(Extracted data entries)

○ ○ ○

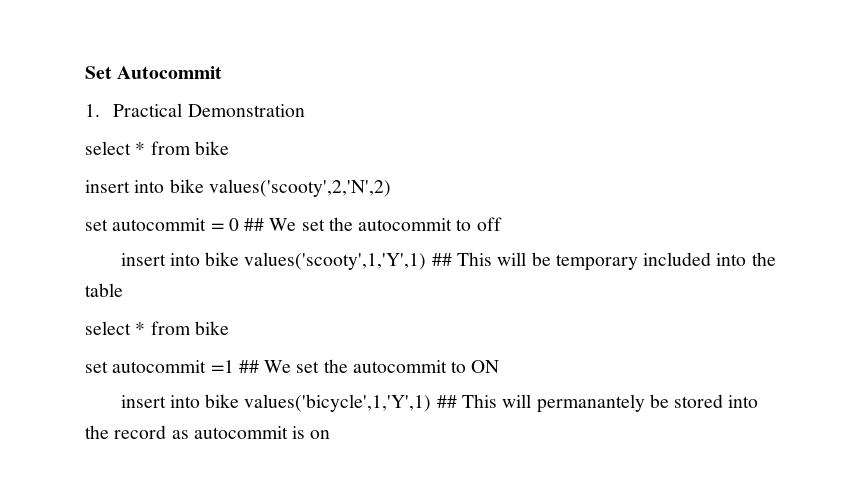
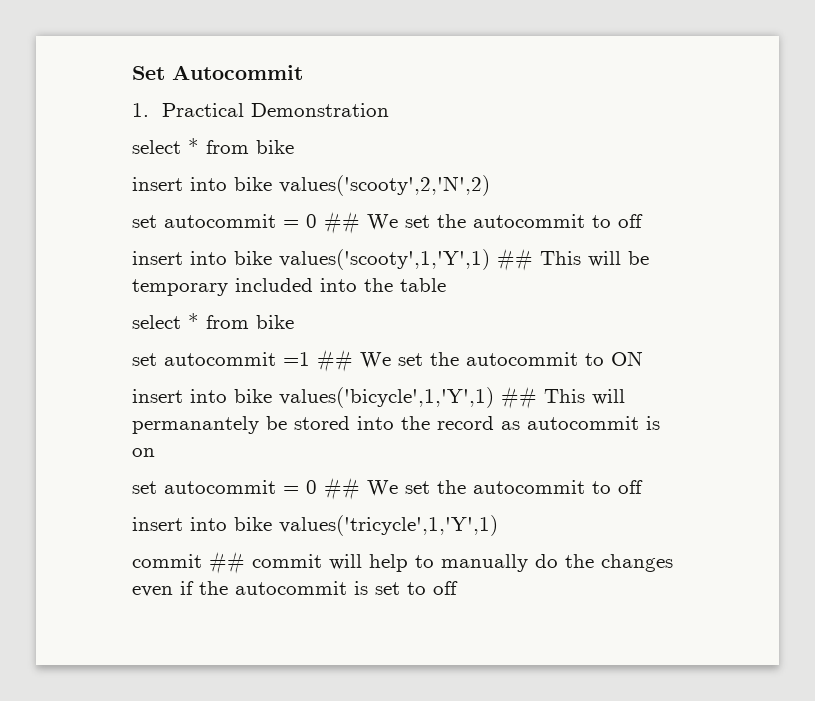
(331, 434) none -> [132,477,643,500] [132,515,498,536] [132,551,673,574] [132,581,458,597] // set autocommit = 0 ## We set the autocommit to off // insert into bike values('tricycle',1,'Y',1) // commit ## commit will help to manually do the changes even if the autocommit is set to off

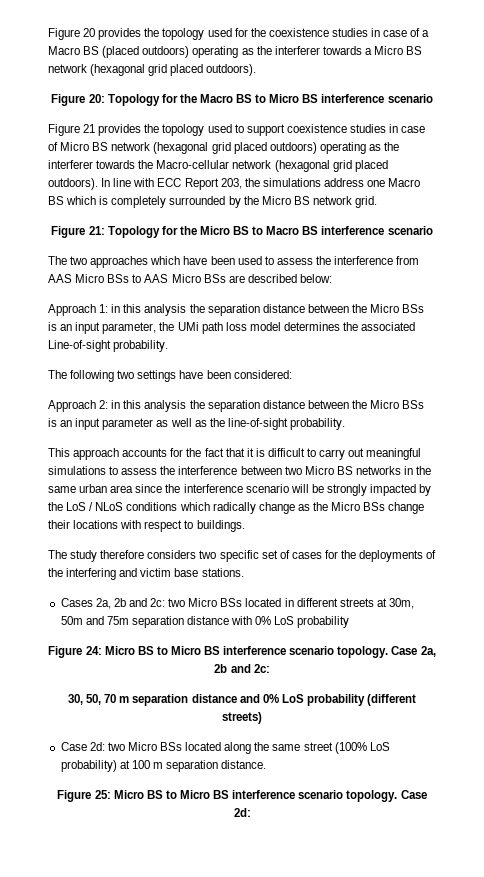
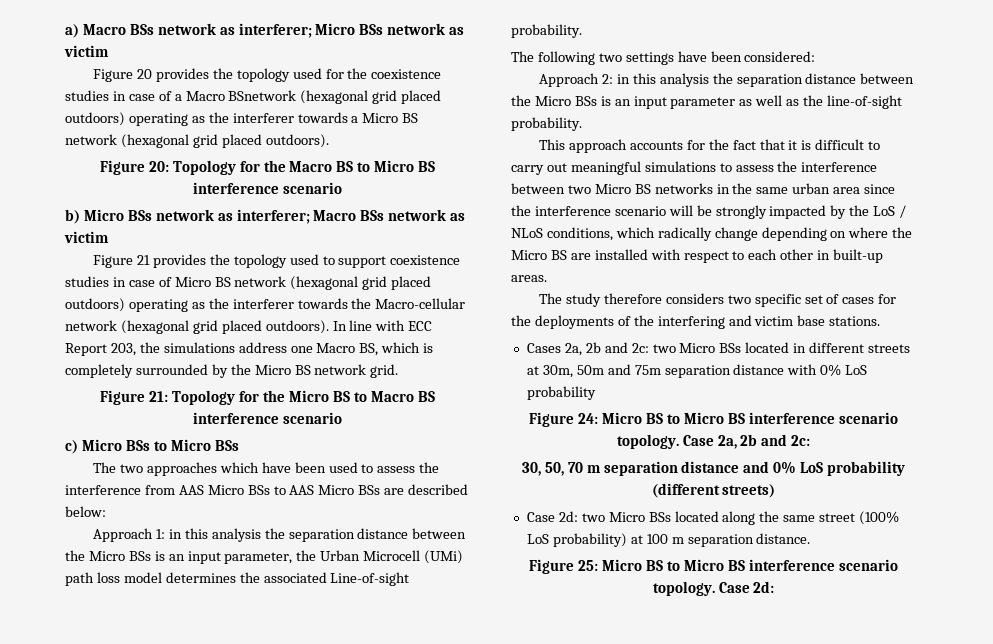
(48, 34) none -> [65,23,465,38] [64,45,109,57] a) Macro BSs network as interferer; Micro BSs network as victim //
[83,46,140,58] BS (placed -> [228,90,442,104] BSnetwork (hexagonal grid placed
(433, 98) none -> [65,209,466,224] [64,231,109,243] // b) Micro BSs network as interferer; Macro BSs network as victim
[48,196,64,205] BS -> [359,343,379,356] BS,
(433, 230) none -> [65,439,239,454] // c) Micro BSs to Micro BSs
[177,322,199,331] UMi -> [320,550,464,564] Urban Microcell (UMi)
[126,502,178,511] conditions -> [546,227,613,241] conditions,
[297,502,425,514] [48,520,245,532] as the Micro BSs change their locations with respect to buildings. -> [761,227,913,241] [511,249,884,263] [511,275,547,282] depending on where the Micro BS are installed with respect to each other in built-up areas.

○ ○ ○

## TASK ITEM
The line containing "(433, 230) none" and every line after it, through the end of the records above: output exactly those, and nothing else.

## YOUR SOLUTION
(433, 230) none -> [65,439,239,454] // c) Micro BSs to Micro BSs
[177,322,199,331] UMi -> [320,550,464,564] Urban Microcell (UMi)
[126,502,178,511] conditions -> [546,227,613,241] conditions,
[297,502,425,514] [48,520,245,532] as the Micro BSs change their locations with respect to buildings. -> [761,227,913,241] [511,249,884,263] [511,275,547,282] depending on where the Micro BS are installed with respect to each other in built-up areas.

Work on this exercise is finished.